Все это не что иное, как партитура симфонии, и симфония эта соединена с драматическим действием. Блок сознательно переносит эстетические принципы вагнеровской музыкальной драмы в свою «драматическую поэму». Здесь становится очевидным и то, что жанровое определение «Песни Судьбы» тоже связано с именем Вагнера. Причем, так же, как Вагнер, Блок огромное значение придает оркестру, который наиболее способен отобразить в музыке весь мир.

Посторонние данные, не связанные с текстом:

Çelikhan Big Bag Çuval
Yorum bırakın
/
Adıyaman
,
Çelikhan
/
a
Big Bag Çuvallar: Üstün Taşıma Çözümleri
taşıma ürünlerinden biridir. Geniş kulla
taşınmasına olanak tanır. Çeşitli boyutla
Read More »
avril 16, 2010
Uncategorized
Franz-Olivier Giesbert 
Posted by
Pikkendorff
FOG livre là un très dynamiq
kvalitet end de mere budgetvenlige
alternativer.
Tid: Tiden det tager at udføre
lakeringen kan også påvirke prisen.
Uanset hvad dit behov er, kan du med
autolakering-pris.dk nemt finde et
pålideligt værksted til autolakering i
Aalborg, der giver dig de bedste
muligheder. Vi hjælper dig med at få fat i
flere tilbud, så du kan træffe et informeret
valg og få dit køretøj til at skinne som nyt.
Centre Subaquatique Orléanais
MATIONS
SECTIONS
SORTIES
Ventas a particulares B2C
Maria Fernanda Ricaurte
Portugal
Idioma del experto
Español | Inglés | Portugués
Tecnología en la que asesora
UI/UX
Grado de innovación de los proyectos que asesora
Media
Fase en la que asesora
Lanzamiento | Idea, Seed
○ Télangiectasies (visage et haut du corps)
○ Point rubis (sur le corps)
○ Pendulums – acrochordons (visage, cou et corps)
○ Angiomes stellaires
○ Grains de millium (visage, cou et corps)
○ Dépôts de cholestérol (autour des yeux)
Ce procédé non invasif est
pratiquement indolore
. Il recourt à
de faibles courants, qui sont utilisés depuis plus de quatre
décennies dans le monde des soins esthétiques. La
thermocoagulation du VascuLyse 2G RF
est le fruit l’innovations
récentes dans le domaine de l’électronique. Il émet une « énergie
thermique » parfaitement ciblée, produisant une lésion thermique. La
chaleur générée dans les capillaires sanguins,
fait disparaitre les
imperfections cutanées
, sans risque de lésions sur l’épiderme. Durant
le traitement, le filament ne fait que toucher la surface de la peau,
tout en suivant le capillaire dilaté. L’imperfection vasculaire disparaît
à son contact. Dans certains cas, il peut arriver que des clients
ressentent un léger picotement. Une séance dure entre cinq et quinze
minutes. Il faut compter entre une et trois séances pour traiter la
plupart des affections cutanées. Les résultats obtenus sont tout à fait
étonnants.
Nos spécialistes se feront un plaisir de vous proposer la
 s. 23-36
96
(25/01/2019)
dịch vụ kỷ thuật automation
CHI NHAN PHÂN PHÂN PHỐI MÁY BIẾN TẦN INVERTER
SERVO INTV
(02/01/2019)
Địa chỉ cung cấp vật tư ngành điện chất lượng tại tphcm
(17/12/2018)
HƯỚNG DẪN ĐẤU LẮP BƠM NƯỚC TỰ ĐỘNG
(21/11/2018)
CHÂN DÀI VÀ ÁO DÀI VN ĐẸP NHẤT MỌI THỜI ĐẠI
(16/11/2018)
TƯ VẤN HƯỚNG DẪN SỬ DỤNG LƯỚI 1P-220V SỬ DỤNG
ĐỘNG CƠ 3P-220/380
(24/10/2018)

Замечательно, что в «Песне Судьбы» мы встречаемся и с вполне определенной инструментовкой сопутствующих развитию действия симфонических картин. В связанном со «стихийными ливнями вагнеровской музыки» (V, 95) блоковском «мировом оркестре» доминируют скрипки. На их фоне слышен «трубный» голос белого лебедя (явившегося, вероятно, прямо из «Лоэнгрина» и как рок, и как память о доме), этому голосу вторит Фаина (IV, 149). В музыкально-драматическом финале Пятой картины, когда «голос колокольчика, побеждая бубенцы, вступает в мировой оркестр, берет в нем первенство, а потом теряется, пропадает, замирая где-то вдали на сияющей равнине», обнаруживается, что эти скрипки и «непостоянный и неверный голос ветра», который «переходит в стон и рыдание» (IV, 150–151), – одно и то же. Но ведь и в «пояснительной» Увертюре к «Тангейзеру» «неистовую песнь» героя ведут именно скрипки. И у Вагнера, и у Блока скрипки выражают страсть. Однако это победно– чувственное начало не абсолютно. В «Тангейзере» дрожание сумерек, которое слышится в скрипках85, рассеивает величественная и суровая песнь. В «Песне Судьбы» – «Доносится с равнины какой-то звук: нежный, мягкий, музыкальный: точно ворон каркнул, или кто-то тронул натянутую струну» (IV, 157).